INSTRUCTIONS FOR THE TASK:
Reproduce all of the data below line for line, keeping every spelling, punctuation mark, and number unchanged.

MATERIAL PROVIDED:
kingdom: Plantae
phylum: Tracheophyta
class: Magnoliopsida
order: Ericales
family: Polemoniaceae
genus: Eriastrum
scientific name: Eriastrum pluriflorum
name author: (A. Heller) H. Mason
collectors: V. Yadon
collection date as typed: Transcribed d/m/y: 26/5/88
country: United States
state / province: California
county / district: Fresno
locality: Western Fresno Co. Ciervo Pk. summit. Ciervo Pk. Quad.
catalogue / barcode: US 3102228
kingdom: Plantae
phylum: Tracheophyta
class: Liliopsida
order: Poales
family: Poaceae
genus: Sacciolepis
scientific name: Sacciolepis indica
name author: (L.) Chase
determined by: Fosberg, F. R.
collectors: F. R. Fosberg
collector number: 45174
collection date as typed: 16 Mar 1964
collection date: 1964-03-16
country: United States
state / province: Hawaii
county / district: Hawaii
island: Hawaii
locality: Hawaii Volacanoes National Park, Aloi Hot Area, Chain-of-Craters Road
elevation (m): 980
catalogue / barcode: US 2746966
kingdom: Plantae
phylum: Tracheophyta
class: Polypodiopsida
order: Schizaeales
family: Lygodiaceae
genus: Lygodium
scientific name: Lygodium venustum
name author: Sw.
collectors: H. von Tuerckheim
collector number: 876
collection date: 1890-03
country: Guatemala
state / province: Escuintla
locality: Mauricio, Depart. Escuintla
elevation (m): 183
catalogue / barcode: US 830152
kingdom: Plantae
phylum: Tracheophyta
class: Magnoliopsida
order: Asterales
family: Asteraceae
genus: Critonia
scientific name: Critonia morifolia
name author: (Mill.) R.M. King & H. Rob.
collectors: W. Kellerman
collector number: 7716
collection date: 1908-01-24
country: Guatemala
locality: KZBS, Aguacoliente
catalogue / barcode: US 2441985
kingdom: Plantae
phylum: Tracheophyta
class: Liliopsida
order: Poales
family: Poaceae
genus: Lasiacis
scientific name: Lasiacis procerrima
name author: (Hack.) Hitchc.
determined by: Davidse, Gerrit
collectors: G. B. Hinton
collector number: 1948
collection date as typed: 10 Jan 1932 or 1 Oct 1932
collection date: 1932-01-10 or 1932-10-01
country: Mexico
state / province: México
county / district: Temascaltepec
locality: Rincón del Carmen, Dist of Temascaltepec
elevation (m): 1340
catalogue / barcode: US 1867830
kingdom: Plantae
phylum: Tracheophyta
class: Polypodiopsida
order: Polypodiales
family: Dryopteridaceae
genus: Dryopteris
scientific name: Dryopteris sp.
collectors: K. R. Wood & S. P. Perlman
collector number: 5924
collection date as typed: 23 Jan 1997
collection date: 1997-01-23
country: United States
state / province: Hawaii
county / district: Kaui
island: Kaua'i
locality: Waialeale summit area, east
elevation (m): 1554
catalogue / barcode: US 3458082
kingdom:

RESPONSE TO THE EXERCISE:
kingdom: Plantae
phylum: Tracheophyta
class: Magnoliopsida
order: Ericales
family: Polemoniaceae
genus: Eriastrum
scientific name: Eriastrum pluriflorum
name author: (A. Heller) H. Mason
collectors: V. Yadon
collection date as typed: Transcribed d/m/y: 26/5/88
country: United States
state / province: California
county / district: Fresno
locality: Western Fresno Co. Ciervo Pk. summit. Ciervo Pk. Quad.
catalogue / barcode: US 3102228
kingdom: Plantae
phylum: Tracheophyta
class: Liliopsida
order: Poales
family: Poaceae
genus: Sacciolepis
scientific name: Sacciolepis indica
name author: (L.) Chase
determined by: Fosberg, F. R.
collectors: F. R. Fosberg
collector number: 45174
collection date as typed: 16 Mar 1964
collection date: 1964-03-16
country: United States
state / province: Hawaii
county / district: Hawaii
island: Hawaii
locality: Hawaii Volacanoes National Park, Aloi Hot Area, Chain-of-Craters Road
elevation (m): 980
catalogue / barcode: US 2746966
kingdom: Plantae
phylum: Tracheophyta
class: Polypodiopsida
order: Schizaeales
family: Lygodiaceae
genus: Lygodium
scientific name: Lygodium venustum
name author: Sw.
collectors: H. von Tuerckheim
collector number: 876
collection date: 1890-03
country: Guatemala
state / province: Escuintla
locality: Mauricio, Depart. Escuintla
elevation (m): 183
catalogue / barcode: US 830152
kingdom: Plantae
phylum: Tracheophyta
class: Magnoliopsida
order: Asterales
family: Asteraceae
genus: Critonia
scientific name: Critonia morifolia
name author: (Mill.) R.M. King & H. Rob.
collectors: W. Kellerman
collector number: 7716
collection date: 1908-01-24
country: Guatemala
locality: KZBS, Aguacoliente
catalogue / barcode: US 2441985
kingdom: Plantae
phylum: Tracheophyta
class: Liliopsida
order: Poales
family: Poaceae
genus: Lasiacis
scientific name: Lasiacis procerrima
name author: (Hack.) Hitchc.
determined by: Davidse, Gerrit
collectors: G. B. Hinton
collector number: 1948
collection date as typed: 10 Jan 1932 or 1 Oct 1932
collection date: 1932-01-10 or 1932-10-01
country: Mexico
state / province: México
county / district: Temascaltepec
locality: Rincón del Carmen, Dist of Temascaltepec
elevation (m): 1340
catalogue / barcode: US 1867830
kingdom: Plantae
phylum: Tracheophyta
class: Polypodiopsida
order: Polypodiales
family: Dryopteridaceae
genus: Dryopteris
scientific name: Dryopteris sp.
collectors: K. R. Wood & S. P. Perlman
collector number: 5924
collection date as typed: 23 Jan 1997
collection date: 1997-01-23
country: United States
state / province: Hawaii
county / district: Kaui
island: Kaua'i
locality: Waialeale summit area, east
elevation (m): 1554
catalogue / barcode: US 3458082
kingdom:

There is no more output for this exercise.